Under the auspices of the Summer Internships in Parallel Computational Science (SIParCS) program, students are working with CISL mentors on a range of technology development and mathematics projects while receiving training on supercomputers and parallel programming. EOL Summer Engineering Student Interns are developing new instrumentation, improving the existing suite of NSF/NCAR lower atmospheric observing facilities, gaining practical experience operating facilities in the field, and developing engineering solutions while working with experienced engineers and technicians. At ESSL/HAO, summer undergraduates benefit from expanded scientific and social opportunities enabled by the observatory’s partnership with the Research Experience for Undergraduates program at CU’s Laboratory for Atmospheric and Space Physics. These opportunities include a series of presentations and lunch discussions led by experts working at space physics institutes throughout the Boulder area.

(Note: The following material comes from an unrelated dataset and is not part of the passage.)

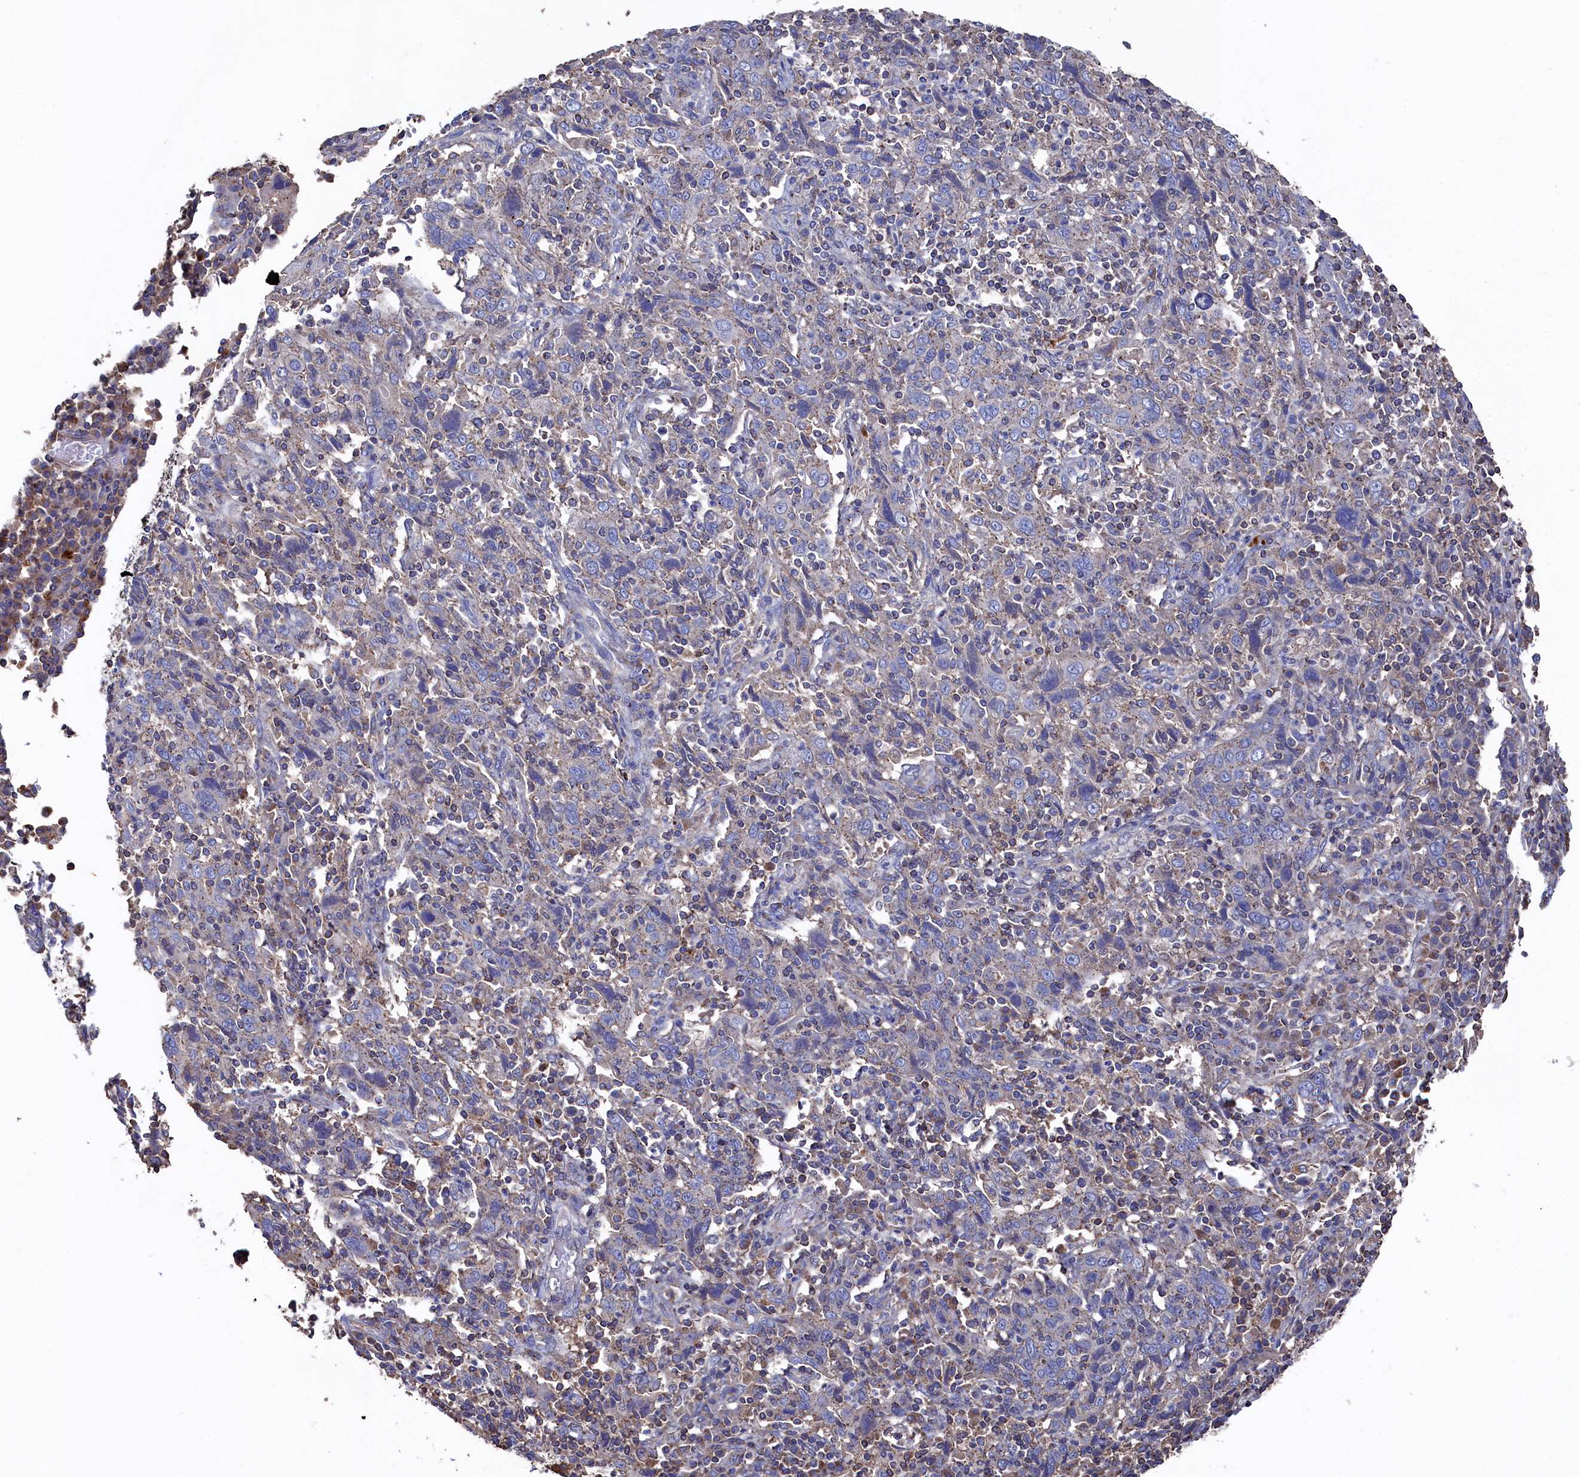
{"staining": {"intensity": "weak", "quantity": "<25%", "location": "cytoplasmic/membranous"}, "tissue": "cervical cancer", "cell_type": "Tumor cells", "image_type": "cancer", "snomed": [{"axis": "morphology", "description": "Squamous cell carcinoma, NOS"}, {"axis": "topography", "description": "Cervix"}], "caption": "This is an immunohistochemistry (IHC) histopathology image of human squamous cell carcinoma (cervical). There is no positivity in tumor cells.", "gene": "TK2", "patient": {"sex": "female", "age": 46}}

This summer, ASP is hosting two colloquia. Graduate students who attended Exploring the Atmosphere: Observational Instruments and Techniques spent the better part of the first week of June learning about some of NSF’s lower atmospheric observational facilities. Thereafter, they designed and executed a two-day measurement campaign using aircraft, radars, surface stations, and related instruments. The final component of this colloquium was a series of student presentations based upon their campaign analyses. EOL scientists Wen-Chau Lee, Jorgen Jensen, and Steve Oncley partnered with Alfred Rodi (University of Wyoming) and Steven Rutledge (CSU) to develop the two-week colloquium program.

The 2009 ASP Summer Colloquium on Marine Ecosystems and Climate will be held in August in partnership with Jim Hurrell, Keith Lindsay, and Joanie Kleypas from ESSL/CGD, Dale Haidvogel (Rutgers University), Thomas Powell (University of California, Berkeley), and Michael Alexander (NOAA/ESRL). The ASP Graduate Visitor Program is also hosting 13 fellows this summer, working on a broad spectrum of topics in pursuit of thesis research.

These and many other visitor programs at NCAR are designed to provide community access to the high-performance computational and observational facilities needed to improve our understanding of atmospheric and Sun-Earth system processes, and to examine the role of humans in both creating climate change and responding to severe weather occurrences. They also provide opportunities for NCAR staff and visiting students and scientists to conduct collaborative research. The ASP Faculty Fellowship Program is yet another way we support NCAR visits. The program also provides support for NCAR scientific staff to visit U.S. universities. I encourage our scientists to check the ASP website and consider ­ planning university visits. You don’t even have to miss any of the summer buzz at NCAR to participate.